**PROVIDED PASSAGE**
- - -

2019 year in review

It’s just barely still January, so now’s a perfect time to finally wrap up with the 2019 posts!

Books I read

I don’t put these in any particular order, just write them down as I finish them.

New books I finished

  • Educated, Tara Westover
  • Fed Up, Gemma Hartley
  • Work Optional, Tanja Hester
  • Blue Horses, Mary Oliver
  • My Year of Rest and Relaxation, Ottessa Moshfegh
  • House of Light, Mary Oliver
  • Blue Iris, Mary Oliver
  • The Renaissance Soul, Margaret Lobenstine
  • Red Bird, Mary Oliver (are we sensing a theme here?)
  • The Art of Stillness, Pico Iyer
  • Crazy Rich Asians, Kevin Kwan
  • How to Stop Time, Matt Haig
  • All the Single Ladies, Rebecca Traister
  • Notes on a Nervous Planet, Matt Haig
  • All Over the Place, Geraldine DeRuiter
  • Time’s Convert, Deborah Harkness
  • All the Ugly and Wonderful Things, Bryn Greenwood
  • Deep Work, Cal Newport
  • China Rich Girlfriend, Kevin Kwan
  • Rich People Problems, Kevin Kwan
  • The Seven Husbands of Evelyn Hugo, Taylor Jenkins Reid (this was one I was thinking about for a while afterwards)
  • Why I Wake Early, Mary Oliver
  • How to Be Everything, Emilie Wapnick
  • The Defining Decade, Meg Jay
  • Playing with FIRE, Scott Rieckens (honestly I enjoyed the book much more than the documentary. There was room for nuance in the book rather than “to get to FIRE, you need to have one of you quit your job (??) and also go move in with your parents and also make some choices you’re deeply unhappy about”!)

- - -

**ABOUT THIS TASK**
Reproduce the part of the 2019 year-in-review post starting with "It’s just barely" and going on through "I finish them.".

[Collected data]
- - -

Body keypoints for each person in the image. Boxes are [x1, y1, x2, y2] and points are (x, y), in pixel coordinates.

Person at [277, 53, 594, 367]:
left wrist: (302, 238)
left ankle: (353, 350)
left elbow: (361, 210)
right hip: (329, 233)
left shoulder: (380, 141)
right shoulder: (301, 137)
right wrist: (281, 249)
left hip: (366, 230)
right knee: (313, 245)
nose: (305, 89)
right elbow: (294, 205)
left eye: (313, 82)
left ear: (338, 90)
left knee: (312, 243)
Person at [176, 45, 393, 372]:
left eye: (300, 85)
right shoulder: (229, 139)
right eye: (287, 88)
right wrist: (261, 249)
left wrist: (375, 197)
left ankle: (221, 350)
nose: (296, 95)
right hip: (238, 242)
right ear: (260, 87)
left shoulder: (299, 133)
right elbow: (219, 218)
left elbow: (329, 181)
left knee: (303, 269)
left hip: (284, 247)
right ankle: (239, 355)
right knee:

- - -

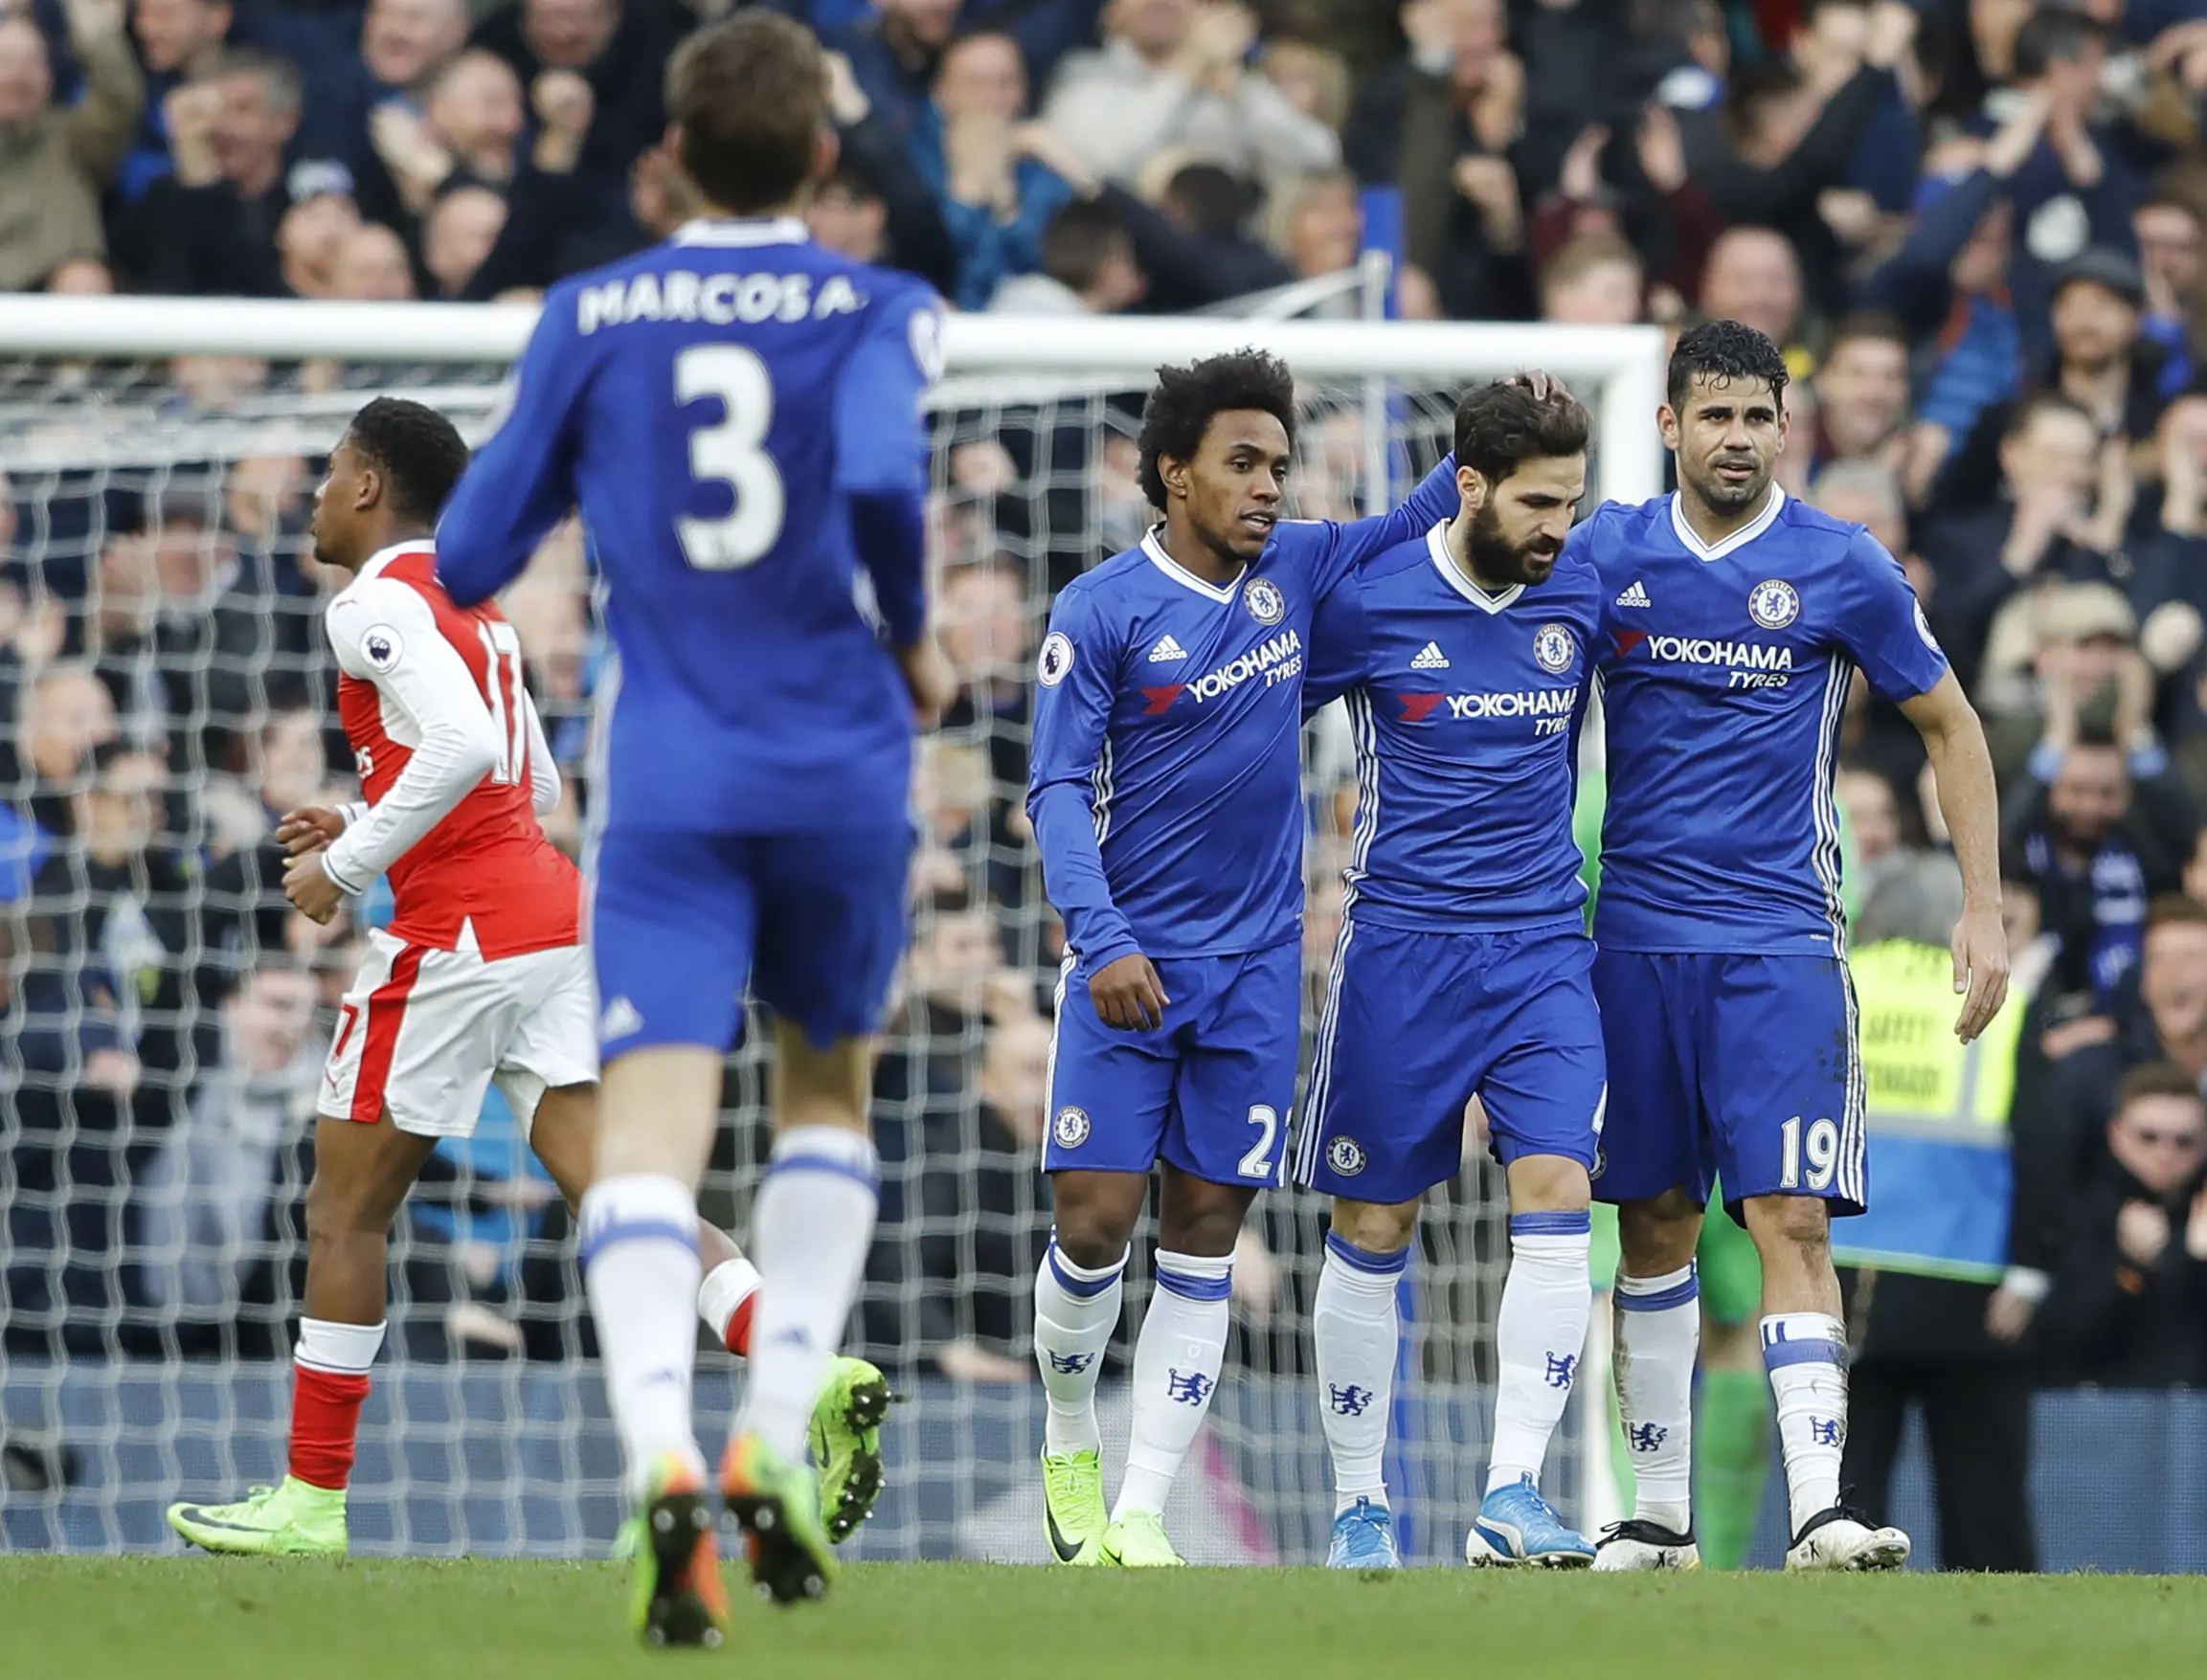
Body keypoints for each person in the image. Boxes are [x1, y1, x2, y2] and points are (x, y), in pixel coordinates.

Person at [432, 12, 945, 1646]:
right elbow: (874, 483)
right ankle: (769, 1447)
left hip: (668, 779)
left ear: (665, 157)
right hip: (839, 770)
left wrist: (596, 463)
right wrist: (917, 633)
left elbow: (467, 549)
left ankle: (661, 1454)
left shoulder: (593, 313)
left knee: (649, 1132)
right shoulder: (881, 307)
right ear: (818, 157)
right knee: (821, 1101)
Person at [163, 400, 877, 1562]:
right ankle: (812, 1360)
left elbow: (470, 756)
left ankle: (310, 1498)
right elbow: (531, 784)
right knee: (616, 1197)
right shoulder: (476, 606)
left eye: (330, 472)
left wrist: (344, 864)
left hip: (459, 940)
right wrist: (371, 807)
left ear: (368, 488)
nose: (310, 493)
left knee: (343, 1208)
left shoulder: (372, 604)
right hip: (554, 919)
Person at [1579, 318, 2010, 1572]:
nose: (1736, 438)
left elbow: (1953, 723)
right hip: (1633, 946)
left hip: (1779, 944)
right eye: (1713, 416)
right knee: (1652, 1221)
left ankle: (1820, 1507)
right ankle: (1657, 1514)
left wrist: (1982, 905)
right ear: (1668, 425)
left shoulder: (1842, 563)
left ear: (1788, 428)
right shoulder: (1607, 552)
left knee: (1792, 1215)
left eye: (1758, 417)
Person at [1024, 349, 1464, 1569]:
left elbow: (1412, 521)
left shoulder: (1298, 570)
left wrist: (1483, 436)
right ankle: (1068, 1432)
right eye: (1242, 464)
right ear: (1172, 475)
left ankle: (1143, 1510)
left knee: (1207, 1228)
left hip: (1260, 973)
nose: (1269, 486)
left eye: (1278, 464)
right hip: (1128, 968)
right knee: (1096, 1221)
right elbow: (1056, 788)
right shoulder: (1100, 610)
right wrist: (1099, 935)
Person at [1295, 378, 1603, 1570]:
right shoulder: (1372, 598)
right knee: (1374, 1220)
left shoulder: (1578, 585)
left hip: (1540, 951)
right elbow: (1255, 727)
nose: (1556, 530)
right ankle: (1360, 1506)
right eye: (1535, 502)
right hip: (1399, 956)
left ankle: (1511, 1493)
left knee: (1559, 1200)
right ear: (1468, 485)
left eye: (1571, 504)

- - -

**FINISHED TASK**
It’s just barely still January, so now’s a perfect time to finally wrap up with the 2019 posts!

Books I read

I don’t put these in any particular order, just write them down as I finish them.